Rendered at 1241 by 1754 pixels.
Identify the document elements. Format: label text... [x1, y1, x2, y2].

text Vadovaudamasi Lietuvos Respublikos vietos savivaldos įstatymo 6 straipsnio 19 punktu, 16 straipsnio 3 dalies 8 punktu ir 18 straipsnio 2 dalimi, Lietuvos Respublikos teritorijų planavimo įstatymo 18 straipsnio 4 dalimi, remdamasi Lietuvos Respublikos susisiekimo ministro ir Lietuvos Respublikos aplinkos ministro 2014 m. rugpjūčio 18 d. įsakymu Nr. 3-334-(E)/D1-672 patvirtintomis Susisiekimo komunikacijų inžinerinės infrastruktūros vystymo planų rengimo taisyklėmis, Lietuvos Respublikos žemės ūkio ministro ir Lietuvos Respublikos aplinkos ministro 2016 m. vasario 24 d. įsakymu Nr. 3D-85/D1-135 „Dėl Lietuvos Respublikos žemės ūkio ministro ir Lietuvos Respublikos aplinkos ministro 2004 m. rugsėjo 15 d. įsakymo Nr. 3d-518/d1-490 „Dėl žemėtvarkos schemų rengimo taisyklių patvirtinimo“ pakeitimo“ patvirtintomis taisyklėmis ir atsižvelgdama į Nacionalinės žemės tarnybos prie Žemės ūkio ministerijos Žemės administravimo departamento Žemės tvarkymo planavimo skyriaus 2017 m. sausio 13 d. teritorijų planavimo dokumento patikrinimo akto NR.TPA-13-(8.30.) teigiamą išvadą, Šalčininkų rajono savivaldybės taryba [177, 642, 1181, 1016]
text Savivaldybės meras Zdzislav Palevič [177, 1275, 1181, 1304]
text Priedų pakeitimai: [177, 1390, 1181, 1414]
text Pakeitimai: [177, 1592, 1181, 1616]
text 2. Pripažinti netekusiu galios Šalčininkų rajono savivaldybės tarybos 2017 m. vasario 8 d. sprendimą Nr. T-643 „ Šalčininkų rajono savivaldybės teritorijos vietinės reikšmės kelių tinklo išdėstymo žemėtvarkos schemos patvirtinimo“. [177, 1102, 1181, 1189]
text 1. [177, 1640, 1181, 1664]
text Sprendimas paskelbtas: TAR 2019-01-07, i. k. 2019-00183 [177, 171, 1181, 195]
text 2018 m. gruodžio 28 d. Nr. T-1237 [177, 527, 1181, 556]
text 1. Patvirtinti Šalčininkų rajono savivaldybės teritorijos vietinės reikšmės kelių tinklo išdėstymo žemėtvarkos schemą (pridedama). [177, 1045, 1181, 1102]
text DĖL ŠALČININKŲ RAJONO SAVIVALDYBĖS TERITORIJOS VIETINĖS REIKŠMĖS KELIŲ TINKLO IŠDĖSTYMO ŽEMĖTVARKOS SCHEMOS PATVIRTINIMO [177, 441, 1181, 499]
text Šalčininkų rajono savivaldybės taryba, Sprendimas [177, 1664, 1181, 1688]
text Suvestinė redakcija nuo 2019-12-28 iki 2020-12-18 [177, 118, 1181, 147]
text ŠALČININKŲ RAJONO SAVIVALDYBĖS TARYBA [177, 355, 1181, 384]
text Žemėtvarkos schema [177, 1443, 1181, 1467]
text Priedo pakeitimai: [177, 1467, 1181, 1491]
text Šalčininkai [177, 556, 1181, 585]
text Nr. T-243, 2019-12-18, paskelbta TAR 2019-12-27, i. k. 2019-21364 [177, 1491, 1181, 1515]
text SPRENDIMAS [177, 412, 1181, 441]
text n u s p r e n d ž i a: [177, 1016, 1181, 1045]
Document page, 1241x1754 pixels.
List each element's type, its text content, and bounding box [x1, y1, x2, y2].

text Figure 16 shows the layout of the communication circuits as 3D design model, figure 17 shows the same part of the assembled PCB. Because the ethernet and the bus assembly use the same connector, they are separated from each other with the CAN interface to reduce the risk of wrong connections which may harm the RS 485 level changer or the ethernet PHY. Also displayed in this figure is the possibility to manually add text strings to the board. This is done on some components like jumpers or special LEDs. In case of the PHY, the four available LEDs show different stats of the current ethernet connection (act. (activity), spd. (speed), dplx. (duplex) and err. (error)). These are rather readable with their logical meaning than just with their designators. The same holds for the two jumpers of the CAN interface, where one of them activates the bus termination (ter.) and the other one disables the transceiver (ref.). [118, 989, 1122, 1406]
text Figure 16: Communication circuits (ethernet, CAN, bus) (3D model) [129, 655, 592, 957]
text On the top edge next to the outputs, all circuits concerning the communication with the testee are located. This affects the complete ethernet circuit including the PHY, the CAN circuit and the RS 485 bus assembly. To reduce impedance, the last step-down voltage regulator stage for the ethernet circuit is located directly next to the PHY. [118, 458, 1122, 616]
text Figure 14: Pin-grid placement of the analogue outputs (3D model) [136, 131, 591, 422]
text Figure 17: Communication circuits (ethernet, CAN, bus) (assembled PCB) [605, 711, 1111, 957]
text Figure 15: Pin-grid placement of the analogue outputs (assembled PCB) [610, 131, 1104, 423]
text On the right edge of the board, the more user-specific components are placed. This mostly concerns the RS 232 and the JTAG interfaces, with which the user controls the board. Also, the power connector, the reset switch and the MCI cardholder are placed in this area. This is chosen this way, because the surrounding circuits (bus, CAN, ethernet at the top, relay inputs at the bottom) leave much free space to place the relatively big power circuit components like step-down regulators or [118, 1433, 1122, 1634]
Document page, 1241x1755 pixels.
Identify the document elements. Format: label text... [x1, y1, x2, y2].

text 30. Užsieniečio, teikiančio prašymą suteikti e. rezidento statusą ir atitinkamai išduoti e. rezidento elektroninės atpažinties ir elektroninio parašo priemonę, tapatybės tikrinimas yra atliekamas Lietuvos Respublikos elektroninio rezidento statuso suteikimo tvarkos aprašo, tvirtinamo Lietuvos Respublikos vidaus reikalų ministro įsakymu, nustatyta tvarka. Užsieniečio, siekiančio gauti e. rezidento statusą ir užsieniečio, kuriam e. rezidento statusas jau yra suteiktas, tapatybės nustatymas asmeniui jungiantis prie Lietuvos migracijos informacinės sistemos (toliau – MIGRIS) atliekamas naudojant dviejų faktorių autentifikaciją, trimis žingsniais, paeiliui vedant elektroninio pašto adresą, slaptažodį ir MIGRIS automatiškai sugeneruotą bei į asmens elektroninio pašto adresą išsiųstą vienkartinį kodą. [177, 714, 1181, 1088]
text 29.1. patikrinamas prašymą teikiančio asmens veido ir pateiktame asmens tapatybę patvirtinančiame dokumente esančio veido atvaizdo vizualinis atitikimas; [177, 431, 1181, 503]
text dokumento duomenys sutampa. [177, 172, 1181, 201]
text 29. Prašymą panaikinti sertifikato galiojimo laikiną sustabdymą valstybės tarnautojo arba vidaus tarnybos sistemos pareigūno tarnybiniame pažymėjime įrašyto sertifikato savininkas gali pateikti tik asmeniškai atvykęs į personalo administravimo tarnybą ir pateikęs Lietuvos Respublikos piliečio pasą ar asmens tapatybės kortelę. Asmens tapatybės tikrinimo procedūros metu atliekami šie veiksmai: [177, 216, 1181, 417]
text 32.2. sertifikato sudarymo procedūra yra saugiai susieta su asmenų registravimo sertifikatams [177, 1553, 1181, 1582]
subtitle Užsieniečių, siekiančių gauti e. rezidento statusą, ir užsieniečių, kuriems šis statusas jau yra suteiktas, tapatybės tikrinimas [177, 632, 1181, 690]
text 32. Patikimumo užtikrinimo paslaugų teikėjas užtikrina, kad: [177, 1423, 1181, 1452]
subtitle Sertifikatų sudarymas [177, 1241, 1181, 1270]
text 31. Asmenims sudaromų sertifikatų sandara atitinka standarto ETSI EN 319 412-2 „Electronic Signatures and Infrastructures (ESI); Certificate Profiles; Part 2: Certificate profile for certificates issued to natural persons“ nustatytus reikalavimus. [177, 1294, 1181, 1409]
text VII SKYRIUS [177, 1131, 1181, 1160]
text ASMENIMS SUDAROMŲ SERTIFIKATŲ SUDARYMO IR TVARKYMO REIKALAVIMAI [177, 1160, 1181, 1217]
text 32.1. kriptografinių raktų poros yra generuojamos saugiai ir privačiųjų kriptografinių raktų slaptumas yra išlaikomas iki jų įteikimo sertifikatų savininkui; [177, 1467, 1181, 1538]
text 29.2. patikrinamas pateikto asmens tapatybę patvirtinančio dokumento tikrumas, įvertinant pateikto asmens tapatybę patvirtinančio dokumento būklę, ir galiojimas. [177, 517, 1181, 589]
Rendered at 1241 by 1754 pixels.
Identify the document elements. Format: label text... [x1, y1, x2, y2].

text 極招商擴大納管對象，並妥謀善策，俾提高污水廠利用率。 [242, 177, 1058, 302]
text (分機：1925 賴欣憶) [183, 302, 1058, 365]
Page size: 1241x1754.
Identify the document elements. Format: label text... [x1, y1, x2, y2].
──────────
Count the lines in the items above that contain the word "saugiai". Reply with the number only.

2